Makin took that moment. A swift kick snatched my legs from under me. He followed down with what weight remained to him, and sandwiched my head between the flagstones and his fist. We neither of us were in great shape. One punch was all it took to send me back to wherever it was I’d escaped from in Katherine’s room.





Shakespeare had it that clothes maketh the man. The right clothes could take Brother Sim from a boy too young to shave to a man too old to be allowed to. He makes a fine girl also, though that was a dangerous business in road company and reserved for targets that just couldn’t be killed any other way. Young Sim is forgettable. When he’s gone, I forget how he looks. Sometimes I think of all my brothers it’s Sim that’s the most dangerous.





43




“Explain it to me again.” Makin leaned forward in the saddle to be heard above the rain. “Your father stabs you, but it’s to Count Renar’s castle we’re going so you can cut yourself some revenge?”

“Yes.”

“And it’s not even the Count we’re after. Not him that sent your sainted mother on her way, but some old charm seller?”

“Right.”

“Who had you and the Nuban at his mercy when you first ran from home. And let you go without so much as a beating?”

“I think he put a spell on the Nuban’s crossbow,” I said.

“Well, if he did, it must have been to prevent it missing. The Nuban could stop an army with that thing. Given the right spot.”

“There wasn’t much that the Nuban missed, true enough,” I said.

“So?”

“So?”

“So, I don’t understand why we’re out here in the pissing rain on stolen nags, riding into the worst kind of danger.”

I rubbed my jaw where he’d hit me. It felt sore. The coldness of the rain did little to ease it.

“What’s the world about, Makin?”

He looked at me, eyes narrowed against the wetness of the wind.

“I never had time for those philosophers of yours, Jorg. I’m a soldier, and that’s the end of it.”

“So you’re a soldier. What’s the world about?”

“War.” He set a hand to the hilt of his sword, unconscious of the action. “The Hundred War.”

“And what’s that about, soldier?” I asked.

“A hundred noble-born fighting across as many lands for the Empire throne.”

“That’s what I always thought,” I said.

The rain came down harder, bouncing off the backs of my hands with a sting as if it carried ice. Ahead, at a place where the road forked, I could see a glow, three of them in fact, three patches of warm light.

“Tavern up ahead.” I spat water.

“So aren’t we fighting for the Empire then?” Makin kept pace, though his horse slipped in the mud torrent at the roadside.

“I killed Price here,” I said. “Outside this inn. They called it The Three Frogs back then.”

“Price?”

“Little Rikey’s big brother,” I said. “You never met him. Made Rike look like a gentleman.”

“Oh right, I remember the story. The brothers told it around the fire once or twice when Rikey was off on some private whoring.”

We reached the inn. They still called it The Three Frogs if the sign was anything to go by.

“I’ll bet they didn’t tell you the whole story.”
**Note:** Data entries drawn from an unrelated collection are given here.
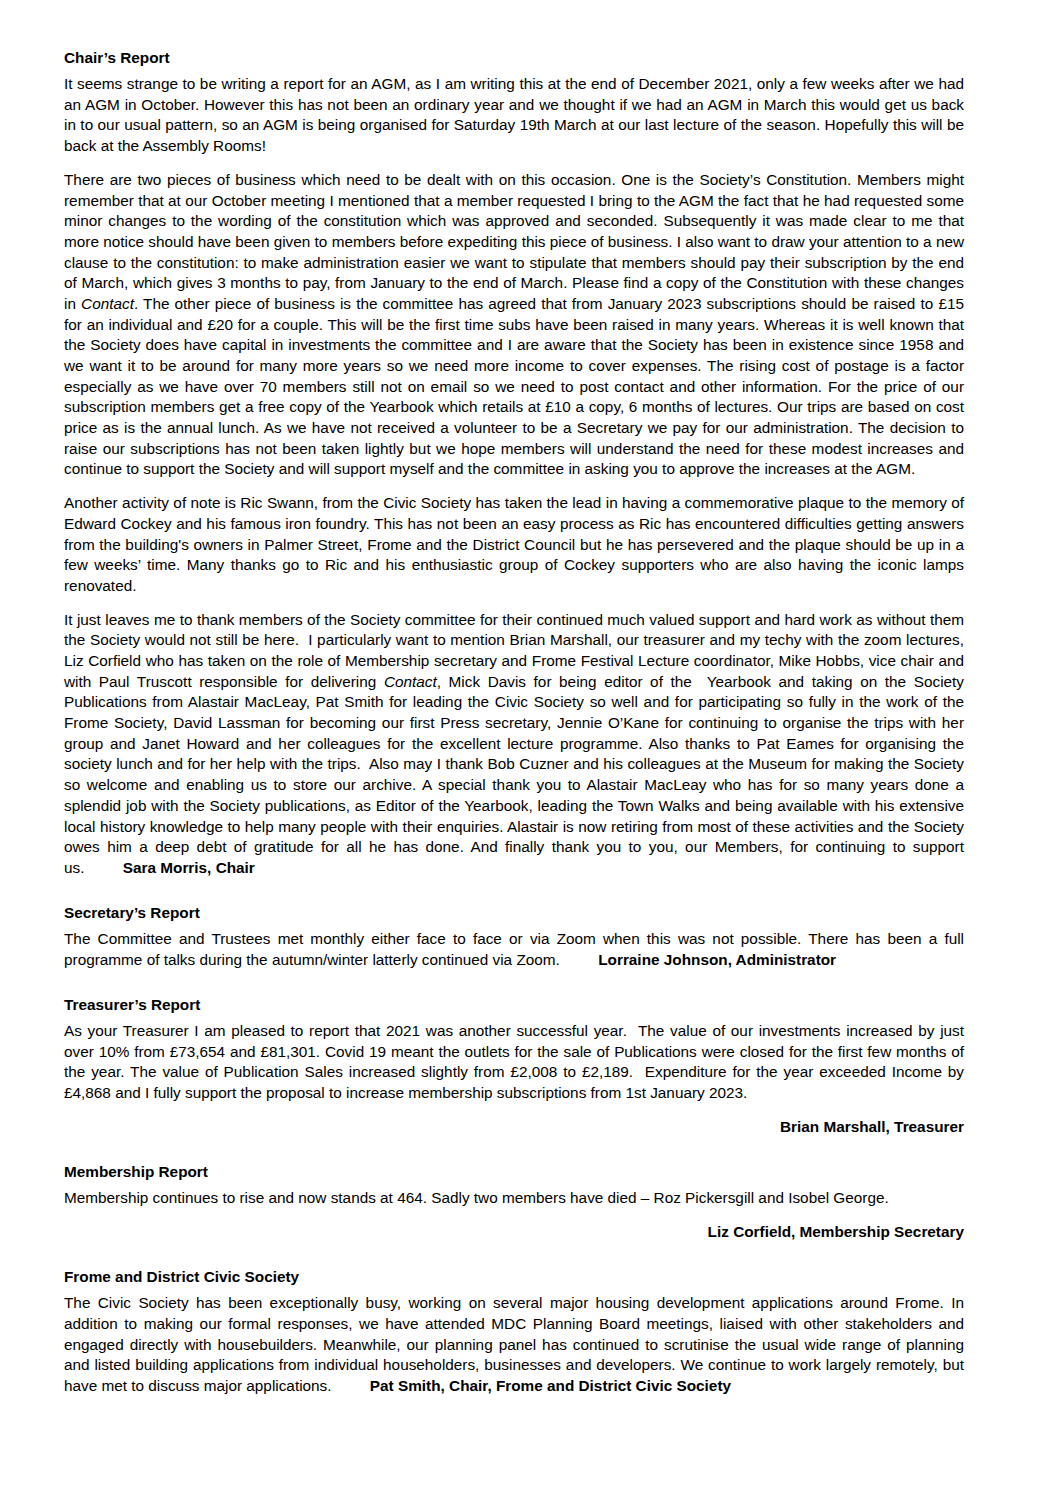Chair’s Report
It seems strange to be writing a report for an AGM, as I am writing this at the end of December 2021, only a few weeks after we had an AGM in October. However this has not been an ordinary year and we thought if we had an AGM in March this would get us back in to our usual pattern, so an AGM is being organised for Saturday 19th March at our last lecture of the season. Hopefully this will be back at the Assembly Rooms!
There are two pieces of business which need to be dealt with on this occasion. One is the Society’s Constitution. Members might remember that at our October meeting I mentioned that a member requested I bring to the AGM the fact that he had requested some minor changes to the wording of the constitution which was approved and seconded. Subsequently it was made clear to me that more notice should have been given to members before expediting this piece of business. I also want to draw your attention to a new clause to the constitution: to make administration easier we want to stipulate that members should pay their subscription by the end of March, which gives 3 months to pay, from January to the end of March. Please find a copy of the Constitution with these changes in Contact. The other piece of business is the committee has agreed that from January 2023 subscriptions should be raised to £15 for an individual and £20 for a couple. This will be the first time subs have been raised in many years. Whereas it is well known that the Society does have capital in investments the committee and I are aware that the Society has been in existence since 1958 and we want it to be around for many more years so we need more income to cover expenses. The rising cost of postage is a factor especially as we have over 70 members still not on email so we need to post contact and other information. For the price of our subscription members get a free copy of the Yearbook which retails at £10 a copy, 6 months of lectures. Our trips are based on cost price as is the annual lunch. As we have not received a volunteer to be a Secretary we pay for our administration. The decision to raise our subscriptions has not been taken lightly but we hope members will understand the need for these modest increases and continue to support the Society and will support myself and the committee in asking you to approve the increases at the AGM.
Another activity of note is Ric Swann, from the Civic Society has taken the lead in having a commemorative plaque to the memory of Edward Cockey and his famous iron foundry. This has not been an easy process as Ric has encountered difficulties getting answers from the building's owners in Palmer Street, Frome and the District Council but he has persevered and the plaque should be up in a few weeks’ time. Many thanks go to Ric and his enthusiastic group of Cockey supporters who are also having the iconic lamps renovated.
It just leaves me to thank members of the Society committee for their continued much valued support and hard work as without them the Society would not still be here. I particularly want to mention Brian Marshall, our treasurer and my techy with the zoom lectures, Liz Corfield who has taken on the role of Membership secretary and Frome Festival Lecture coordinator, Mike Hobbs, vice chair and with Paul Truscott responsible for delivering Contact, Mick Davis for being editor of the Yearbook and taking on the Society Publications from Alastair MacLeay, Pat Smith for leading the Civic Society so well and for participating so fully in the work of the Frome Society, David Lassman for becoming our first Press secretary, Jennie O’Kane for continuing to organise the trips with her group and Janet Howard and her colleagues for the excellent lecture programme. Also thanks to Pat Eames for organising the society lunch and for her help with the trips. Also may I thank Bob Cuzner and his colleagues at the Museum for making the Society so welcome and enabling us to store our archive. A special thank you to Alastair MacLeay who has for so many years done a splendid job with the Society publications, as Editor of the Yearbook, leading the Town Walks and being available with his extensive local history knowledge to help many people with their enquiries. Alastair is now retiring from most of these activities and the Society owes him a deep debt of gratitude for all he has done. And finally thank you to you, our Members, for continuing to support us.Sara Morris, Chair
Secretary’s Report
The Committee and Trustees met monthly either face to face or via Zoom when this was not possible. There has been a full programme of talks during the autumn/winter latterly continued via Zoom.Lorraine Johnson, Administrator
Treasurer’s Report
As your Treasurer I am pleased to report that 2021 was another successful year. The value of our investments increased by just over 10% from £73,654 and £81,301. Covid 19 meant the outlets for the sale of Publications were closed for the first few months of the year. The value of Publication Sales increased slightly from £2,008 to £2,189. Expenditure for the year exceeded Income by £4,868 and I fully support the proposal to increase membership subscriptions from 1st January 2023.
Brian Marshall, Treasurer
Membership Report
Membership continues to rise and now stands at 464. Sadly two members have died – Roz Pickersgill and Isobel George.
Liz Corfield, Membership Secretary
Frome and District Civic Society
The Civic Society has been exceptionally busy, working on several major housing development applications around Frome. In addition to making our formal responses, we have attended MDC Planning Board meetings, liaised with other stakeholders and engaged directly with housebuilders. Meanwhile, our planning panel has continued to scrutinise the usual wide range of planning and listed building applications from individual householders, businesses and developers. We continue to work largely remotely, but have met to discuss major applications.Pat Smith, Chair, Frome and District Civic Society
“Brained him with a rock, didn’t you? Now you mention it, none of them was too keen to talk about it.”

“Me and the Nuban had come down out of the highlands. We didn’t speak the whole time. I had Corion in my head, or the touch of him, like a black hole behind my eyes.

“We didn’t expect to see the brothers. We’d arranged to meet a week earlier on the other side of Ancrath. But I’d called the Nuban on his debt, and off we’d gone.

“Anyhow, there they were. A score of horses on the road, the flame just starting to lick the thatch. Burlow over by that tree, there, with a keg of ale all to his-self. Young Sim, axe on high, chasing a pig. And out comes Price, bending low to fit through the door, smoke billowing around him as if he was the devil himself, and dragging the landlord, one hand round the man’s neck, not choking him, mind: Price could get his mitts all the way round a man’s neck without so much as pinching.

“Price sees me and it’s like something explodes inside him. He knocks the landlord against the doorframe, and there’s brains everywhere. Keeps his stare nailed to me the whole time.

“‘You little bastard. I’m going to open you up.’

“He didn’t shout it, but there wasn’t one of the brothers who didn’t hear him. Me and the Nuban were thirty yards off still, and it was like he’d hissed it into my ear.

“ ‘With a big crossbow like that, I bet you could hit him between the eyes from here,’ I told the Nuban.